**ТЕКСТ ДЛЯ ЧТЕНИЯ**
До Чусовских Городков от деревни Камасино Чусовая идет в красивых холмистых берегах. Там и сям на берегу стоят красивые деревни, зеленой лентой развертываются поля. Лес является только промежутками и не сплошной стеной, как «в камнях». В заводях начали попадаться стаи уток и пары лебедей. На Чусовой эту красивую птицу почти совсем не стреляют, и мне случалось видеть лебединые стаи штук в пятьдесят, притом в двух шагах от селенья. Омелевшие барки были теперь таким же заурядным явлением, как «в камнях» «убившие». Около них дыбом вставала «Дубинушка» и тяжело бурлили неволи. В двух местах барки перегружались, в третьем снимали барку воротом. Глядя на этот каторжный труд, нельзя было не согласиться с бурлаками, что уж лучше плыть «в камнях», чем здесь.

Нижние и Верхние Чусовские Городки, расположенные в четырех верстах одни от других, – одни из самых красивых чусовских сел. С ними связаны самые старинные сведения о фамилии Строгановых, для которых эти села долго служили самым крепким гнездом и ключом ко всей Чусовой. Здесь отсиживались Строгановы от нечаянных нападений разных недоброжелательных соседей и отсюда же снарядили Ермака в его знаменитый сибирский поход. В настоящее время Чусовские Городки представляют только исторический интерес. Местность кругом открытая. Чусовая течет здесь широким плесом. Издали приятно смотреть на это «усторожливое» местечко, на каких наши предки любили селиться в то беспокойное, тревожное время.

Пониже Чусовских Городков, на высоком левом берегу, стоит красивое село Монастырек. Глядя на него с Нижних Чусовских Городков, так и кажется, что все село с своей красивой белой церковью точно висит в воздухе. Здесь в XVI столетии подвизался преподобный Трифон, миссионер, действовавший в духе Стефана Великопермского.[40] Он несколько времени жил среди остяков, на берегу реки Мулянки, – впадает в Каму ниже Перми, – где срубил и сжег громадную ель, которой молились остяки. Вскоре он переселился в Чусовские Городки и основал Успенский монастырь на том месте, где теперь стоит село Монастырек. Здесь преподобный Трифон прожил десять лет и принужден был оставить выбранное место по настоянию Строгановых. Передадим последний эпизод словами протоиерея Евгения Попова, заимствуя следующую выноску из его книги «Великопермская и Пермская эпархии (1379–1879 гг.)»:

«Здесь (в Монастырьке) Трифон подвергся страшной опасности. Чтоб иметь свою пашню для устроенного монастыря, он стал сжигать пни и корни дерев около своей хижины. А тут случилась буря. И вот произошел пожар, от которого сгорели дрова, приготовленные на солеваренные заводы Строганова! (Дров сгорело до трех тысяч сажен.) Жители вооружились. Когда Трифон сидел на высоком берегу Чусовой, опустив ноги, вдруг они столкнули его вниз. По страшной крутизне покатился угодник божий. Но господь, сохраняющий пришельцы (Псал. 145, 9), сохранил его жизнь. Он нашел себе на берегу лодку и без всякого весла переплыл на другую сторону. Строганов заковал его в железа, вместо того чтоб в столь необыкновенном пожаре видеть божие посещение. Но дня через четыре сам подвергся, по предсказанию преподобного, оковам от царских послов. Вразумленный этим обстоятельством, которое не без труда мог поправить, Строганов тотчас дал свободу преподобному и испросил у него прощение: однако советовал Трифону уйти из своих вотчин».

**ЗАДАНИЯ К ВЫПОЛНЕНИЮ**
1. Изложите в двух предложениях суть текста о Чусовой.
2. Верните из текста о Чусовой отрывок от слов «Нижние и Верхние» до слов «беспокойное, тревожное время.» включительно.

**СТРОКИ ДАННЫХ**
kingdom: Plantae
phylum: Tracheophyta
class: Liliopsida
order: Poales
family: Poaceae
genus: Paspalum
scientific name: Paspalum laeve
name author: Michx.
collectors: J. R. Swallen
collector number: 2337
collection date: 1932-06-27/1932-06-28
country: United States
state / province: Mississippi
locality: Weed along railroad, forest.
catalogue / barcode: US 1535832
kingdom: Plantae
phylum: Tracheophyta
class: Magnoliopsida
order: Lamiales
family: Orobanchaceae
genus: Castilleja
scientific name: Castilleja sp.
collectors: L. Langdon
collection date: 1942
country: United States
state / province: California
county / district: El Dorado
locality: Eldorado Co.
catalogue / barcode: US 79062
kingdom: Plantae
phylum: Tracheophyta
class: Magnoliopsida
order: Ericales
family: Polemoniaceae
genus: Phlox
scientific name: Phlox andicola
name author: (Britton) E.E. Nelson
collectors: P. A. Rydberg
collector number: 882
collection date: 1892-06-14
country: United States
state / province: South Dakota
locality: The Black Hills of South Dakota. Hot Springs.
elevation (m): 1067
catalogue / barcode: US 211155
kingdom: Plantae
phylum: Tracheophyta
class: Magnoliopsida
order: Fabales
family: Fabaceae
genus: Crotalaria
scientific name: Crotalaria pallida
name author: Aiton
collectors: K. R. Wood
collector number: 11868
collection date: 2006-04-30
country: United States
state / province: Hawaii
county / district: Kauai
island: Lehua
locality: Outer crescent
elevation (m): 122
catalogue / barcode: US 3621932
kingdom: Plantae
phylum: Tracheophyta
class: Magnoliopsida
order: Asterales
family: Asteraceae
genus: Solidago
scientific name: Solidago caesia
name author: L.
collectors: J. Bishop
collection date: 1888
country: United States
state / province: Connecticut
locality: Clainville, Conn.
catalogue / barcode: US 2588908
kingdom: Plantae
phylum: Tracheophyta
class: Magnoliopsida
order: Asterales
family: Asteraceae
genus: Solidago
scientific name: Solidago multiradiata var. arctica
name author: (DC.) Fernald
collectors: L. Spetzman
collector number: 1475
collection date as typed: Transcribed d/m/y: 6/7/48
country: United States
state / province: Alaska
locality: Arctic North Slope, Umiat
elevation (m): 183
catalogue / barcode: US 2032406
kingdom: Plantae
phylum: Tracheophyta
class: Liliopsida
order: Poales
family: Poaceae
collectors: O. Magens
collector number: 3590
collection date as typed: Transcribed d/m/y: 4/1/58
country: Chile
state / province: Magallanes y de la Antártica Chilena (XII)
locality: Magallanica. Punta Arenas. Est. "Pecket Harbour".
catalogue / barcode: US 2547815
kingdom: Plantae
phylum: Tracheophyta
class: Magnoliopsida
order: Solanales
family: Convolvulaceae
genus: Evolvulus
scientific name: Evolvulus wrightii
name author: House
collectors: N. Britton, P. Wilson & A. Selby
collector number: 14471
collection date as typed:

**ПРАВИЛЬНЫЕ ОТВЕТЫ**
1. От деревни Камасино до Чусовских Городков Чусовая течет в холмистых берегах с деревнями и полями, и здесь омелевшие барки перегружают или снимают воротом. Чусовские Городки долго служили Строгановым крепким гнездом, отсюда они снарядили Ермака в сибирский поход, а ниже Городков стоит село Монастырек, где в XVI столетии преподобный Трифон основал Успенский монастырь, но после пожара, уничтожившего дрова Строганова, был закован в железа и затем по совету Строганова ушел из его вотчин.

2.
Нижние и Верхние Чусовские Городки, расположенные в четырех верстах одни от других, – одни из самых красивых чусовских сел. С ними связаны самые старинные сведения о фамилии Строгановых, для которых эти села долго служили самым крепким гнездом и ключом ко всей Чусовой. Здесь отсиживались Строгановы от нечаянных нападений разных недоброжелательных соседей и отсюда же снарядили Ермака в его знаменитый сибирский поход. В настоящее время Чусовские Городки представляют только исторический интерес. Местность кругом открытая. Чусовая течет здесь широким плесом. Издали приятно смотреть на это «усторожливое» местечко, на каких наши предки любили селиться в то беспокойное, тревожное время.